The fatest woman, Canada’s Melissa Bishop had to settle for fourth. 27 years old at the time and highly marketable, Bishop had the chance to become a global ambassador for Nike – a lucrative and life-changing achievement. But that was all taken away when she failed to secure a medal. The emotional toll on her, after a life time of training, had been enormous, said Eriksson.
Eriksson recently spoke out about the events of that day to Reduxx. He told the independent media outlet that lawyers acting for the Canadian Olympic Committee threatened him if he voiced misgivings about the result.
According to Reddux, most women, including elite female athletes, have natural testosterone levels of 0.12 to 1.79 nanomoles per liter (nmol/L), but Semenya has male gonads producing a normal level of testosterone for a male.
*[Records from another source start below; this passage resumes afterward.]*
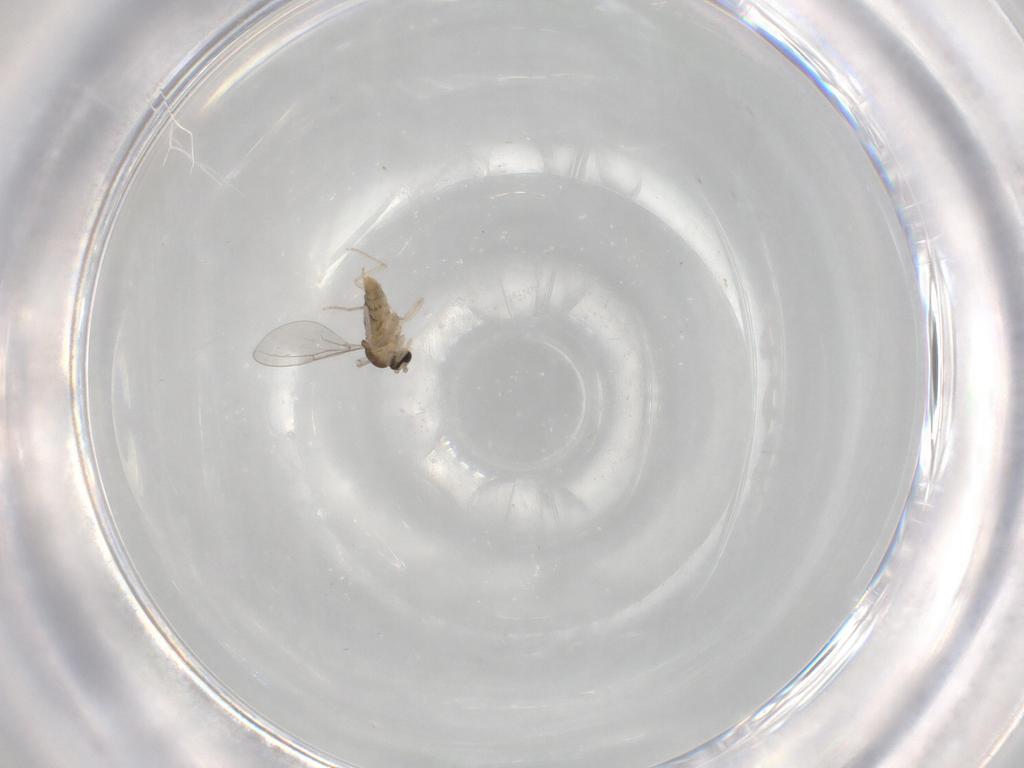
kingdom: Animalia
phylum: Arthropoda
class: Insecta
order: Diptera
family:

In 2011, Semenya was measured as having 15.6 and 29.3 nmol/L.
World Athletics recently moved to ban trans women from women’s athletics, but for DSD athletes they simply put a testosterone limit of 2.5 nmol/L. in place.
Eriksson said this was ‘insufficient’.
‘If you had that level of testosterone as a woman, you’d get a life suspension. 99% of women have under 1 nmol/L of testosterone. It is hypocrisy.’
Eriksson said the problem is not World Athletics, but the International Olympics Committee (IOC) which has a different policy with respect to transgender and DSD athletes.
There are calls to have the 2016 result changed, to disqualify the male winners, and for Bishop to be crowned the rightful champion. Leading the charge is Canadian coach and women’s rights campaigner Linda Blades. When the threats against Eriksson first became public Blades tweeted:
‘Our own country’s leadership would rather sellout to a cult rather than to defend one of our champions – even at the expense of waving GOODBYE to #Olympic Gold!! Sacrificing a woman and her entire career on the alter of #GenderIdeology. Just let that sink in.’
Eriksson told Reduxx he supported Blade’s calls for the IOC to rectify the medal placings.